I want to recommend it to everyone: but with a word of warning. It's not an easy book to get into. Several very fine readers whom I have pushed it upon have begun it, seen its merits, but not finished it. I myself began it several times before finishing it. After I did so, I went online and searched for information about it, and found person after person saying some variation of, "it took me several tries to get into it but now it's one of my favorite books". Well, me too. It reminds me of what Umberto Eco said in his Postscript to the Name of the Rose:
After reading the manuscript, my friends and editors suggested I abbreviate the first hundred pages, which they found very difficult and demanding. Without thinking twice, I refused, because, as I insisted, if somebody wanted to enter the abbey and live there for seven days, he had to accept the abbey's own pace. If he could not, he would never manage to read the whole book. Therefore those first hundred pages are alike a penance or an initiation, and if someone does not like them, so much the worse for him. He can stay at the foot of the hill. Entering a novel is like going on a climb in the mountains: you have to learn the rhythm of respiration, acquire the pace; otherwise you stop right away.
Just so: the same is true of the life of a family that lives in the country and waits for a Tale to unfold.
It is not a book that you "can't put down": it is that much deeper and more wonderful thing, a book that you must continually put down to catch your breath, to marvel at the view, to hold a phrase tightly in your mind in sheer delight. But it is a journey worth taking. Some reviewers have complained that "nothing happens" in the book: which is not at all true, though I grant that there is no punching or shooting (well, except for the person who ends up getting shot, I mean. But not that sort of shooting). But it is not a novel paced to the attention spans of the digital age. It's the richer for it: but it has become for us, I think, a harder read than it was when it first came out. But it will repay you richly if you make the effort. Sometimes long journeys need to be taken on foot, to be the more marvelous when you finally, dusty and tired, arrive.
Two notes on two ancillary works of art that spring from the novel.
First, as I mentioned, I listened to the audiobook, read by Crowley himself. It's marvelous. Crowley is not a professional audiobook narrator, and does not have the characteristic style they do (with, for instance, their multiple voices for multiple characters); but the text is his, and his voice makes it (if possible) even better.
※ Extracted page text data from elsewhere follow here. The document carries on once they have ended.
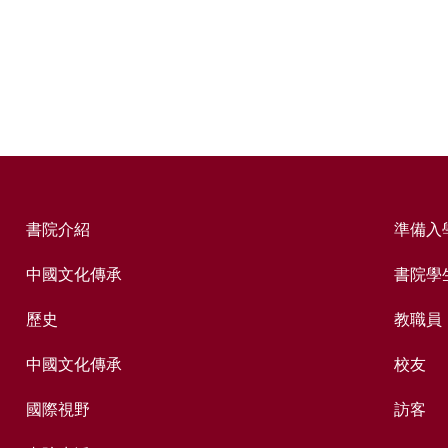
書院介紹
準備入
中國文化傳承
書院學
歷史
教職員
中國文化傳承
校友
國際視野
訪客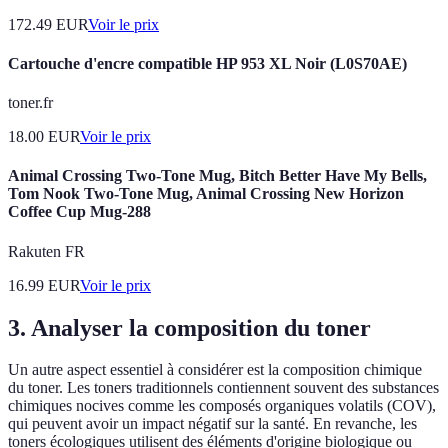
172.49
EUR
Voir le prix
Cartouche d'encre compatible HP 953 XL Noir (L0S70AE)
toner.fr
18.00
EUR
Voir le prix
Animal Crossing Two-Tone Mug, Bitch Better Have My Bells,
Tom Nook Two-Tone Mug, Animal Crossing New Horizon
Coffee Cup Mug-288
Rakuten FR
16.99
EUR
Voir le prix
3. Analyser la composition du toner
Un autre aspect essentiel à considérer est la composition chimique
du toner. Les toners traditionnels contiennent souvent des substances
chimiques nocives comme les composés organiques volatils (COV),
qui peuvent avoir un impact négatif sur la santé. En revanche, les
toners écologiques utilisent des éléments d'origine biologique ou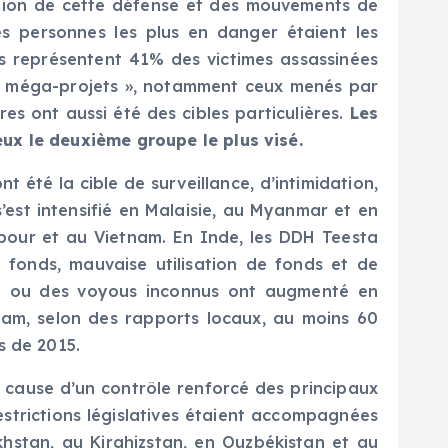
tion de cette défense et des mouvements de
Les personnes les plus en danger étaient les
ils représentent 41% des victimes assassinées
s « méga-projets », notamment ceux menés par
res ont aussi été des cibles particulières.
Les
ux le deuxième groupe le plus visé.
t été la cible de surveillance, d’intimidation,
’est intensifié en Malaisie, au Myanmar et en
apour et au Vietnam. En Inde, les DDH Teesta
fonds, mauvaise utilisation de fonds et de
vil ou des voyous inconnus ont augmenté en
nam, selon des rapports locaux, au moins 60
s de 2015.
 à cause d’un contrôle renforcé des principaux
estrictions législatives étaient accompagnées
hstan, au Kirghizstan, en Ouzbékistan et au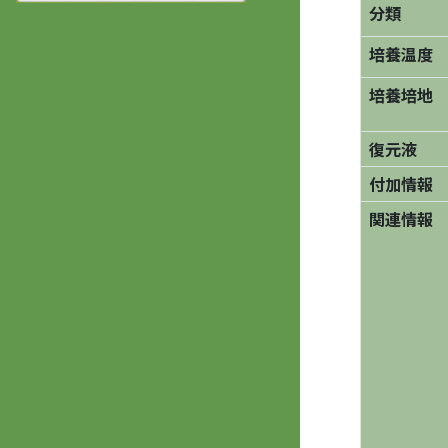
分類
培養温度
培養培地
復元液
付加情報
関連情報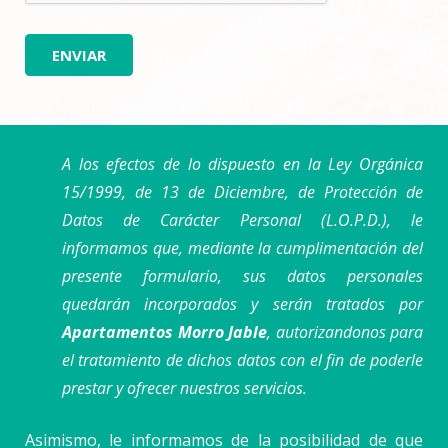
A los efectos de lo dispuesto en la Ley Orgánica
15/1999, de 13 de Diciembre, de Protección de
Datos de Carácter Personal (L.O.P.D.), le
informamos que, mediante la cumplimentación del
presente formulario, sus datos personales
quedarán incorporados y serán tratados por
Apartamentos Morro Jable
, autorizandonos para
el tratamiento de dichos datos con el fin de poderle
prestar y ofrecer nuestros servicios.
Asimismo, le informamos de la posibilidad de que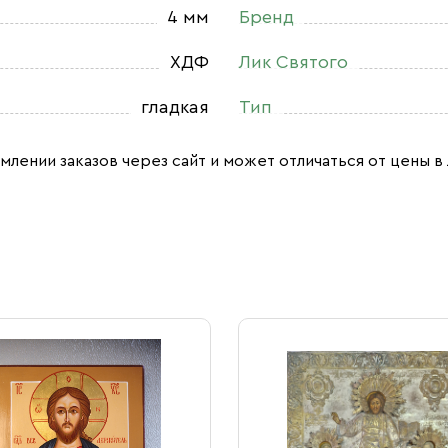
4 мм
Бренд
ХДФ
Лик Святого
гладкая
Тип
млении заказов через сайт и может отличаться от цены в 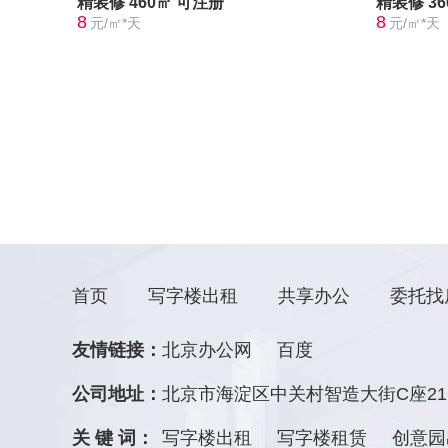
精装修
460㎡
可注册
精装修
3
8
8
元/㎡*天
元/㎡*天
首页
写字楼出租
共享办公
委托找
友情链接：
北京办公网
百度
公司地址：
北京市海淀区中关村智造大街C座21
关 键 词：
写字楼出租
写字楼租赁
创意园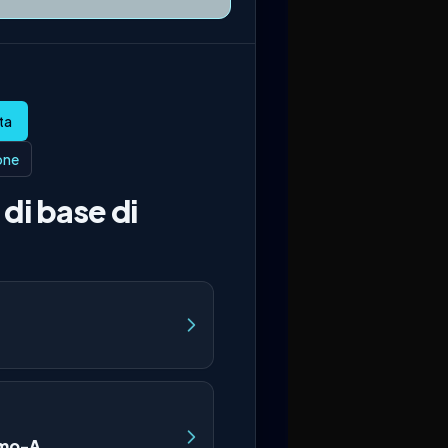
ione
di base di
omo-A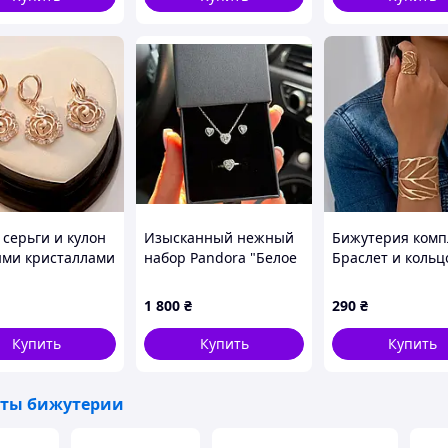
 серьги и кулон
Изысканный нежный
Бижутерия комп
ыми кристаллами
набор Pandora "Белое
Браслет и кольц
тие золотом 18к.
Сердце" 3 в 1 - На
g.
Подарок Пандора
1 800
₴
290
₴
Комплект украшений
Купить
Купить
Купить
ты бижутерии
If you've gotten stuck in the book, try the audiobook. (Local Ithaca folks might note it's in the TCPL system, though housed at a different library.)
Second, my friend Ron Drummond has been working for some years on a special limited edition of Little, Big, one with an author's corrected text*** and illustrations by Peter Milton — pictures not created for the book, but used to illustrate it. That last — the entwining of a text with pictures made separately from it — sounds as implausible as, well, a novel about faeries for (in a Wolfian sense) grown-up people. But, implausibly, miraculously, it works. The other day Ron was kind enough to show me several chapters as laid out for the in-process edition. What was remarkable to me about it is not only how well they graced the text, but the way in which Ron, taking details from various pictures, sometimes reversing or reusing them in creative and counterintuitive ways, has made out of Milton's art and Crowley's masterpiece something yet other, a third work of art, with its own aesthetic surprises and joys and marvels. It is, perhaps, the art of curating (a underappreciated art in any event); but it is a first-rate example of it. Ron has hit some speedbumps, and the edition as yet has no publication date, but keep an eye out for it, and catch it when you can.
In the meantime, don't let that hold you up: get any old edition of the novel and read it — or get the audiobook and listen. If you get stuck, keep going. Don't let the amazing transition that occurs in the first sentence of part three throw you (it threw me, when I first hit it). It's worth it. If you finish it once, you'll want to read it again.
* The first time I used the admittedly old-fashioned medium of trees, pulped & smashed flat, and systematically dirtied in specific patterns. Weird, I know.
** Don't let the word ''faeries" turn you off; these are neither Peter Pan's cute comrades nor Tolkien's wise warriors. They are marvelous and terrifying and convincing in a way that I might have said, before reading the book, was impossible.